[Text section]:
In this sense, this work presents a novel technique that shows potential benefits in terms of compatibility with other remote sensing techniques, increasing the range of tools available for technicians to obtain useful agronomic information on pistachio tree orchards. The rationale behind the method is straightforward and robust, as the approach measures the dimensions directly from the images, that is, from the physical object (the canopy), taking advantage of the shadows directly generated from the object by adequately planning the flight mission. In this way, the flight was performed between 11:15 and 11:30, whereas the solar noon was at 14:26 local time at the location of the pistachio orchard for that specific day. Therefore, the proposed approach requires different times of the day than other methods, which must perform the flight at solar midday (solar noon) [29], making this approach compatible with other remote sensing techniques and enabling integration into a flexible working day.
Finally, it should be noted that, like other methodologies based on remote sensing, the proposed approach has its limitations:
  • First, spheres and ellipsoids were used in the present work as tree crowns because the studied pistachio canopies were similar to these geometries. However, this assumption can lead to errors because the canopy does not have a perfect geometric shape. The present technique could be adjusted to other shapes (for instance, using the formula for the cone or the paraboloid [12]). In any case, this article aims to present a novel technique to estimate pistachio tree (Pistacia vera L.) canopy volume by analyzing ground shadows using UAV RGB imagery, so it is open to further modification and improvement in future research.

[Questions]:
A. Translate this sentence from the pistachio canopy text into Spanish: "However, this assumption can lead to errors because the canopy does not have a perfect geometric shape."
B. Please answer these questions using the pistachio canopy text:
(i) Between what times was the flight performed?
(ii) At what local time was solar noon at the orchard on that day?
(iii) Which geometric shapes were used as tree crowns in the present work?
C. Pick up the pistachio canopy text at its end and write the next part.

(Dataset records)

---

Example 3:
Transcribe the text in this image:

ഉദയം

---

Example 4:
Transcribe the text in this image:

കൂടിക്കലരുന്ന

[Results by task]:
A. Sin embargo, esta suposición puede conducir a errores porque la copa no tiene una forma geométrica perfecta.

B.
(i) Between 11:15 and 11:30.
(ii) At 14:26.
(iii) Spheres and ellipsoids.

C.
  • The shadows must be projected correctly on the ground. That is, adequate direct lighting is required, without clouds obstructing the sun’s rays on the Earth’s surface and generating diffuse illumination.
  • Another constraint could be the amount of available ground on which the shade will be projected. It should not be an issue in woody crop plantations because they are planned to ensure good solar illumination, avoiding the shading of some trees over others (a typical planting pattern is 7 × 6 m or 7 × 7 m). However, some new plantations are more intensive, with low spacings (up to 4 × 1.25 m). This implies planting in hedgerow systems, which can be approached in a similar way to that reported by Vélez et al. [37].
  • Shadows vary throughout the day depending on the sun’s position. Therefore, it is essential to plan the mission accordingly to obtain the best information on the projection of shadows on the ground. Yet, this is not a limitation of this methodology alone, as all methods based on remote sensing with solar illumination must consider natural lighting conditions to obtain good results.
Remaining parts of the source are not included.